Über 2.000 Postkarten an Abgeordnete verschickt. Die Aktion „Ohne Sommerfreizeiten fehlt…“ der KjG-Diözesanverbände Freiburg und Rottenburg-Stuttgart zeichnet erste Erfolge: Politiker*innen werden aktiv!

„Schreibt euren Landtagsabgeordneten, warum das Sommerlager für euch wichtig ist und was Ihr aktuell dafür braucht“ – so die Einladung der Diözesanleitungen in Baden-Württemberg an ihre Verbandsmitglieder. „Unsere zentrale Forderung lautet: Planungssicherheit. Es darf nicht passieren, dass – wie es im letzten Jahr war – die Infektionslage zwar die Durchführung von Lagern erlauben würde, diese aber deshalb nicht stattfinden, weil die Sicherheit zu dem Zeitpunkt gefehlt hat, als man hätte planen und vorbereiten müssen,“ so Lukas von der Freiburger Diözesanleitung. „Deshalb fordern wir unbürokratische Unterstützung für hygienebedingte Mehrkosten und eventuell anfallende Stornokosten. Damit kann die Politik einen Beitrag leisten, dass Kinder und Jugendliche nach Monaten der Entbehrung für den Sommer eine Perspektive haben. Unsere Angebote sind ein wichtiger außerschulischer Lebens- und Lernraum für Kinder und Jugendliche.“ 

In den letzten vier Wochen sind mehr als 2.000 Postkarten an Landtagsabgeordnete verschickt worden. Die Reaktionen blieben nicht aus. Zahlreiche Politiker*innen verschiedenster Parteien haben geantwortet, ihre Unterstützung zugesagt und versichert, sich für die Anliegen der KjG einzusetzen. Ein jugendpolitischer Sprecher hat einen Tweet veröffentlicht mit einem Foto von sich und mehreren KjG-Postkarten, die ihn erreicht haben. Eine Landtagsfraktion hat in der Folge eine Anfrage an die Landesregierung zum Thema gestellt. Ein Abgeordneter hat die KjG-Ortsgruppe seines Wahlkreises zum Gespräch eingeladen, um unmittelbar ihre Anliegen zu hören.

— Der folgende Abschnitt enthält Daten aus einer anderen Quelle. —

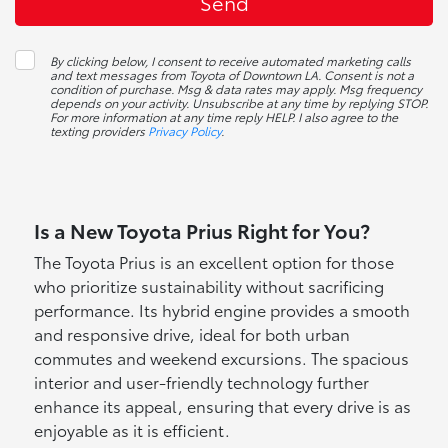
By clicking below, I consent to receive automated marketing calls
and text messages from Toyota of Downtown LA. Consent is not a
condition of purchase. Msg & data rates may apply. Msg frequency
depends on your activity. Unsubscribe at any time by replying STOP.
For more information at any time reply HELP. I also agree to the
texting providers
Privacy Policy
.
Is a New Toyota Prius Right for You?
The Toyota Prius is an excellent option for those
who prioritize sustainability without sacrificing
performance. Its hybrid engine provides a smooth
and responsive drive, ideal for both urban
commutes and weekend excursions. The spacious
interior and user-friendly technology further
enhance its appeal, ensuring that every drive is as
enjoyable as it is efficient.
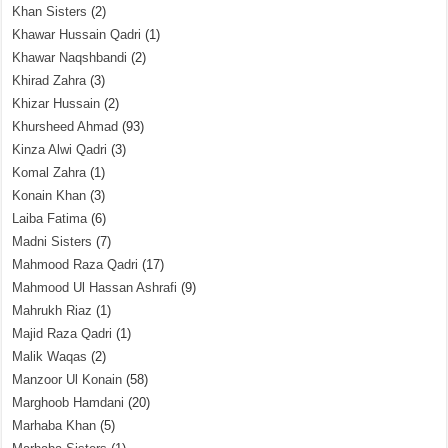
Khan Sisters
(2)
Khawar Hussain Qadri
(1)
Khawar Naqshbandi
(2)
Khirad Zahra
(3)
Khizar Hussain
(2)
Khursheed Ahmad
(93)
Kinza Alwi Qadri
(3)
Komal Zahra
(1)
Konain Khan
(3)
Laiba Fatima
(6)
Madni Sisters
(7)
Mahmood Raza Qadri
(17)
Mahmood Ul Hassan Ashrafi
(9)
Mahrukh Riaz
(1)
Majid Raza Qadri
(1)
Malik Waqas
(2)
Manzoor Ul Konain
(58)
Marghoob Hamdani
(20)
Marhaba Khan
(5)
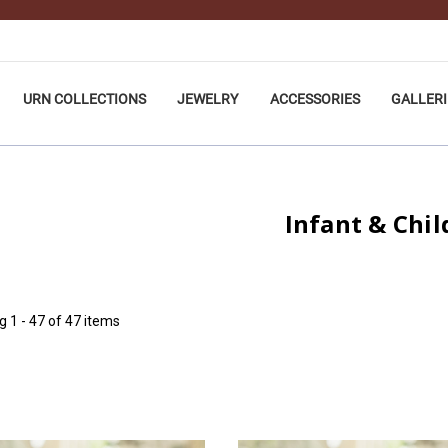
URN COLLECTIONS
JEWELRY
ACCESSORIES
GALLERI
Infant & Chil
ng
1 - 47 of 47 items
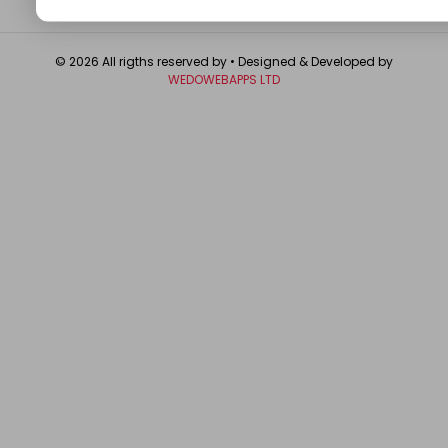
© 2026 All rigths reserved by
• Designed & Developed by
WEDOWEBAPPS LTD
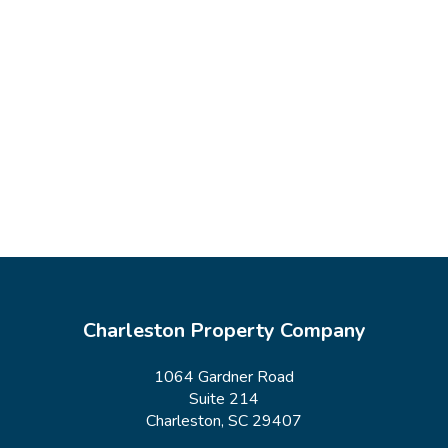
Charleston Property Company
1064 Gardner Road
Suite 214
Charleston, SC 29407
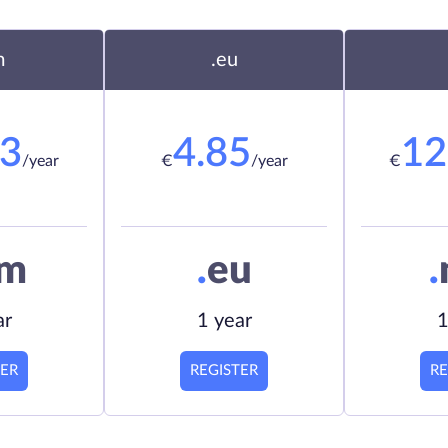
m
.eu
23
4.85
12
/year
€
/year
€
om
.
eu
.
ar
1 year
1
TER
REGISTER
RE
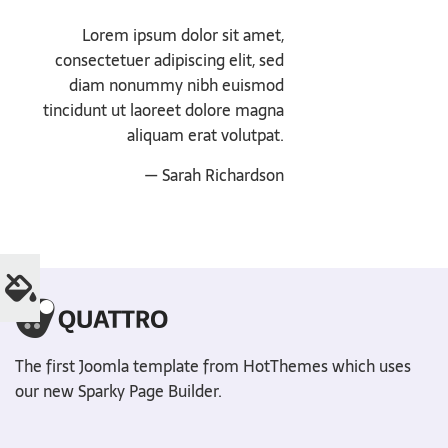
Lorem ipsum dolor sit amet,
consectetuer adipiscing elit, sed
diam nonummy nibh euismod
tincidunt ut laoreet dolore magna
aliquam erat volutpat.
— Sarah Richardson
The first Joomla template from HotThemes which uses
our new Sparky Page Builder.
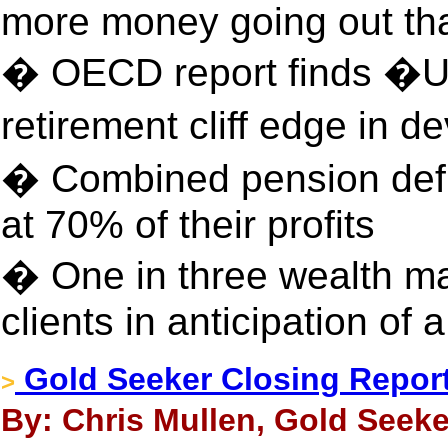
more money going out th
� OECD report finds �UK
retirement cliff edge in 
� Combined pension defi
at 70% of their profits
� One in three wealth ma
clients in anticipation of
Gold Seeker Closing Report:
>
By: Chris Mullen, Gold Seeke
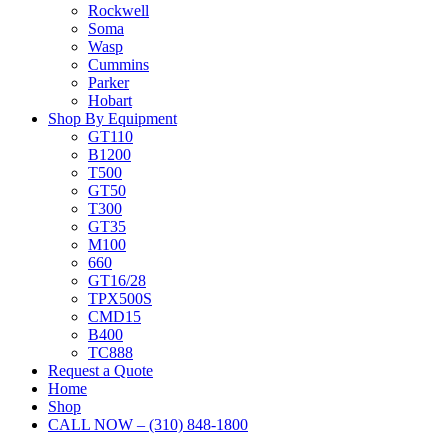
Rockwell
Soma
Wasp
Cummins
Parker
Hobart
Shop By Equipment
GT110
B1200
T500
GT50
T300
GT35
M100
660
GT16/28
TPX500S
CMD15
B400
TC888
Request a Quote
Home
Shop
CALL NOW – (310) 848-1800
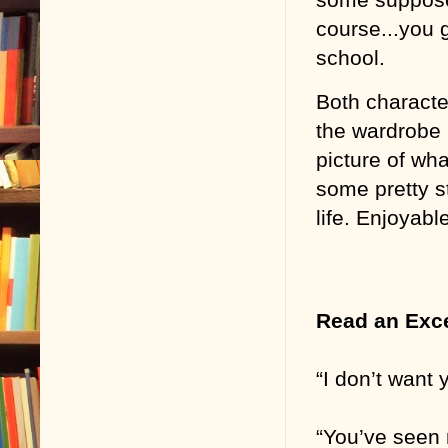
course...you g
school.
Both characte
the wardrobe h
picture of what
some pretty s
life. Enjoyabl
Read an Exc
“I don’t want y
“You’ve seen 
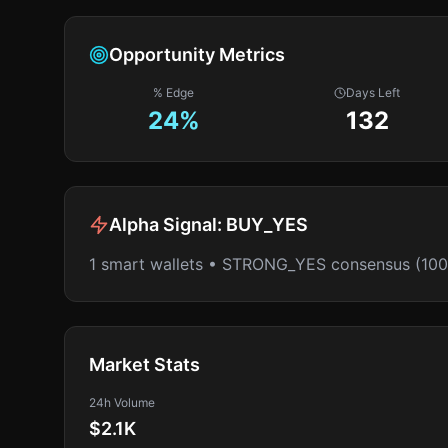
Opportunity Metrics
% Edge
Days Left
24
%
132
Alpha Signal:
BUY_YES
1 smart wallets • STRONG_YES consensus (10
Market Stats
24h Volume
$2.1K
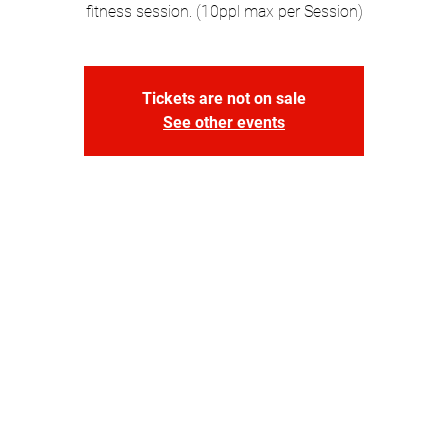
fitness session. (10ppl max per Session)
Tickets are not on sale
See other events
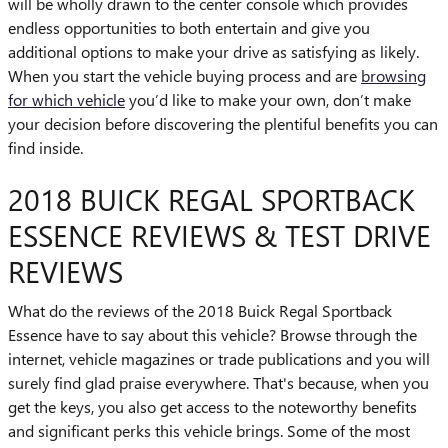
will be wholly drawn to the center console which provides
endless opportunities to both entertain and give you
additional options to make your drive as satisfying as likely.
When you start the vehicle buying process and are
browsing
for which vehicle
you’d like to make your own, don’t make
your decision before discovering the plentiful benefits you can
find inside.
2018 BUICK REGAL SPORTBACK
ESSENCE REVIEWS & TEST DRIVE
REVIEWS
What do the reviews of the 2018 Buick Regal Sportback
Essence have to say about this vehicle? Browse through the
internet, vehicle magazines or trade publications and you will
surely find glad praise everywhere. That's because, when you
get the keys, you also get access to the noteworthy benefits
and significant perks this vehicle brings. Some of the most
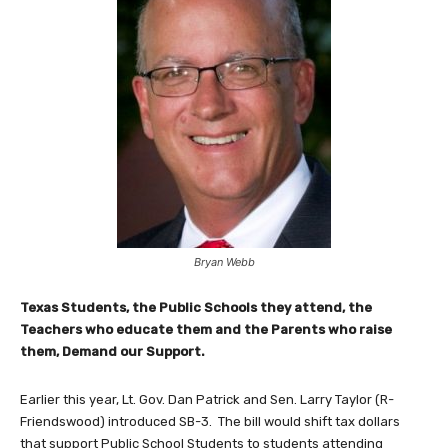
Bryan Webb
Texas Students, the Public Schools they attend, the
Teachers who educate them and the Parents who raise
them, Demand our Support.
Earlier this year, Lt. Gov. Dan Patrick and Sen. Larry Taylor (R-
Friendswood) introduced SB-3. The bill would shift tax dollars
that support Public School Students to students attending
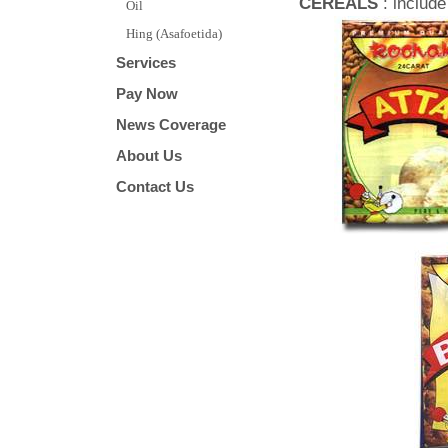
CEREALS
: includ
Oil
Hing (Asafoetida)
Services
Pay Now
News Coverage
About Us
Contact Us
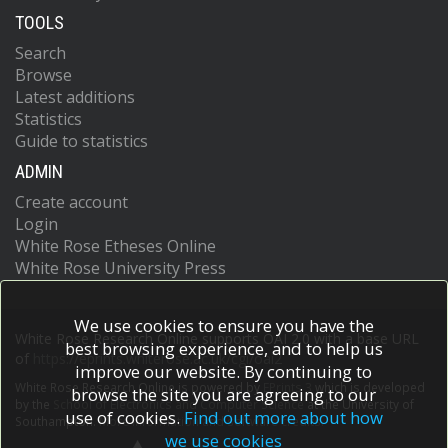
TOOLS
Search
Browse
Latest additions
Statistics
Guide to statistics
ADMIN
Create account
Login
White Rose Etheses Online
White Rose University Press
We use cookies to ensure you have the
White Rose Research Online supports OAI 2.0 with a base URL
best browsing experience, and to help us
of
https://eprints.whiterose.ac.uk/cgi/oai2
improve our website. By continuing to
White Rose Research Online is powered by
EPrints 3
which is developed
browse the site you are agreeing to our
by the
School of Electronics and Computer Science
at the University of
use of cookies.
Find out more about how
Southampton.
More information and software credits.
we use cookies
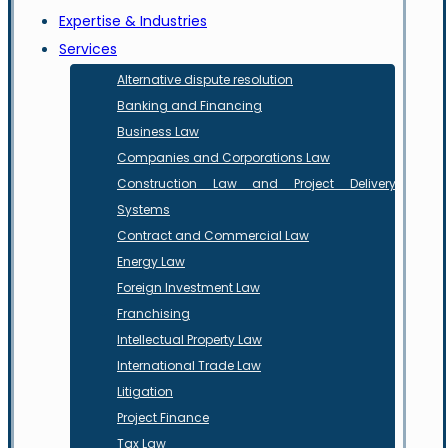
Expertise & Industries
Services
Alternative dispute resolution
Banking and Financing
Business Law
Companies and Corporations Law
Construction Law and Project Delivery
Systems
Contract and Commercial Law
Energy Law
Foreign Investment Law
Franchising
Intellectual Property Law
International Trade Law
Litigation
Project Finance
Tax Law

Und schließlich wurde heute eine neue Corona-Verordnung für die Jugendarbeit des Landes veröffentlicht. Nun sind z.B. ab dem 1.7.21 auch Übernachtungen möglich. Noch sind die Sommerlager 2021 keineswegs abgesichert, aber: Als Lobbyist*innen der Kinder und Jugendlichen in Baden-Württemberg haben wir unsere Anliegen und Forderungen an diejenigen adressiert, die das ändern können.  Und die Antworten machen deutlich, dass unsere Stimme gehört worden ist.